Task brief:
Scan the lines below and report each one containing "para" by copying it.

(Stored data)
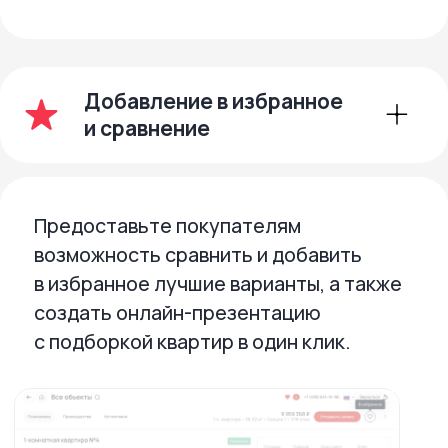
Получайте только
целевые заявки
с усиленной защитой от ботов
Калькулятор
условий покупки
Позвольте покупателям самостоятельно
подобрать оптимальные условия покупки
и отправить заявку. Менеджер увидит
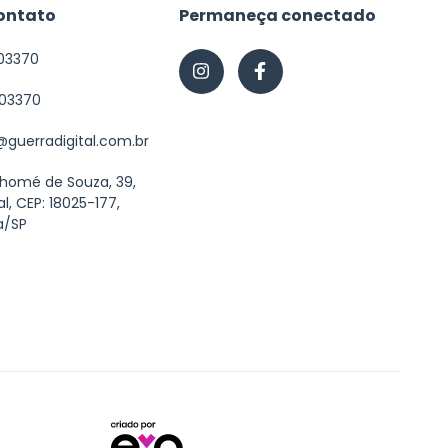
ontato
Permaneça conectado
03370
603370
guerradigital.com.br
Thomé de Souza, 39,
al, CEP: 18025-177,
a/SP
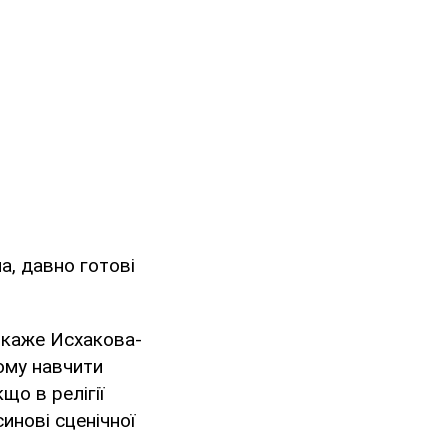
на, давно готові
- каже Исхакова-
чому навчити
що в релігії
инові сценічної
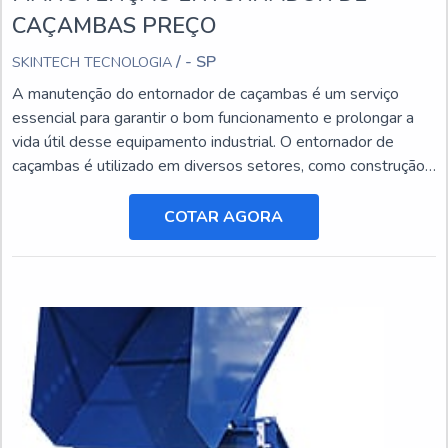
CAÇAMBAS PREÇO
/ - SP
SKINTECH TECNOLOGIA
A manutenção do entornador de caçambas é um serviço
essencial para garantir o bom funcionamento e prolongar a
vida útil desse equipamento industrial. O entornador de
caçambas é utilizado em diversos setores, como construção
civil, mineração e agricultura, e está sujeito a desgastes e
danos ao longo do tempo.
COTAR AGORA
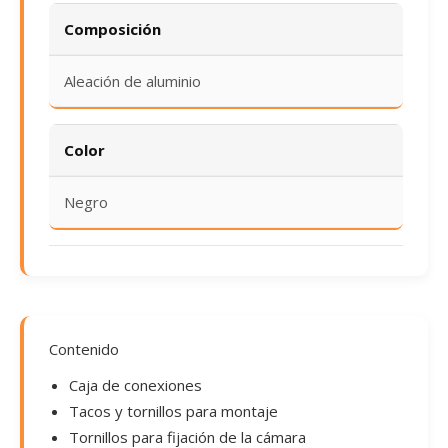
Composición
Aleación de aluminio
Color
Negro
Contenido
Caja de conexiones
Tacos y tornillos para montaje
Tornillos para fijación de la cámara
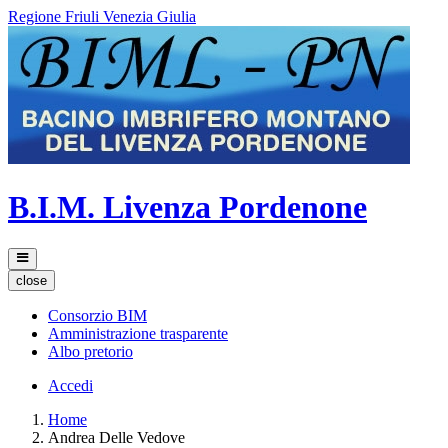
Regione Friuli Venezia Giulia
B.I.M. Livenza Pordenone
close
Consorzio BIM
Amministrazione trasparente
Albo pretorio
Accedi
Home
Andrea Delle Vedove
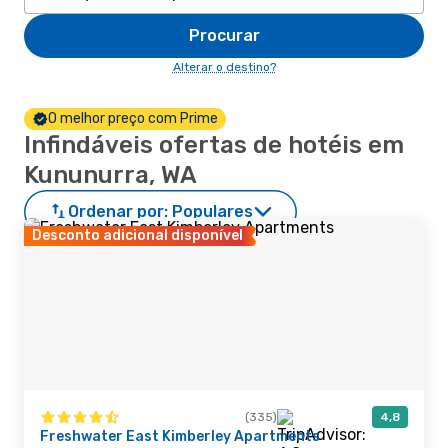
Procurar
Alterar o destino?
O melhor preço com Prime
Infindáveis ofertas de hotéis em
Kununurra, WA
Ordenar por:
Populares
Desconto adicional disponível
(335)
4,8
Freshwater East Kimberley Apartments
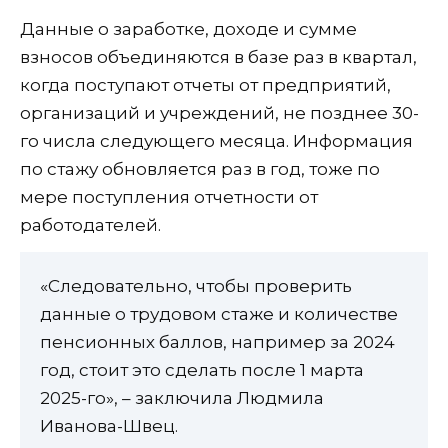
Данные о заработке, доходе и сумме
взносов объединяются в базе раз в квартал,
когда поступают отчеты от предприятий,
организаций и учреждений, не позднее 30-
го числа следующего месяца. Информация
по стажу обновляется раз в год, тоже по
мере поступления отчетности от
работодателей.
«Следовательно, чтобы проверить
данные о трудовом стаже и количестве
пенсионных баллов, например за 2024
год, стоит это сделать после 1 марта
2025-го», – заключила Людмила
Иванова-Швец.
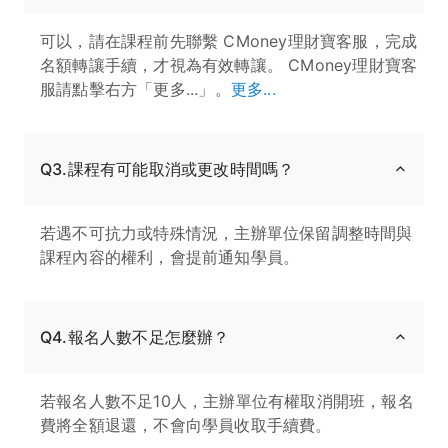
可以，請在課程前先聯繫 CMoney理財寶客服，完成
名額轉讓手續，才視為有效轉讓。 CMoney理財寶客
服請點擊右方「更多...」。
更多...
Q3.課程有可能取消或更改時間嗎？
若遇不可抗力或特殊情況，主辦單位保留調整時間與
課程內容的權利，會提前通知學員。
Q4.報名人數不足怎麼辦？
若報名人數不足10人，主辦單位有權取消開班，報名
費將全額退還，不會向學員收取手續費。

Written response:
essencial para garantir o bom funcionamento e prolongar a
Tacos y tornillos para montaje
Tornillos para fijación de la cámara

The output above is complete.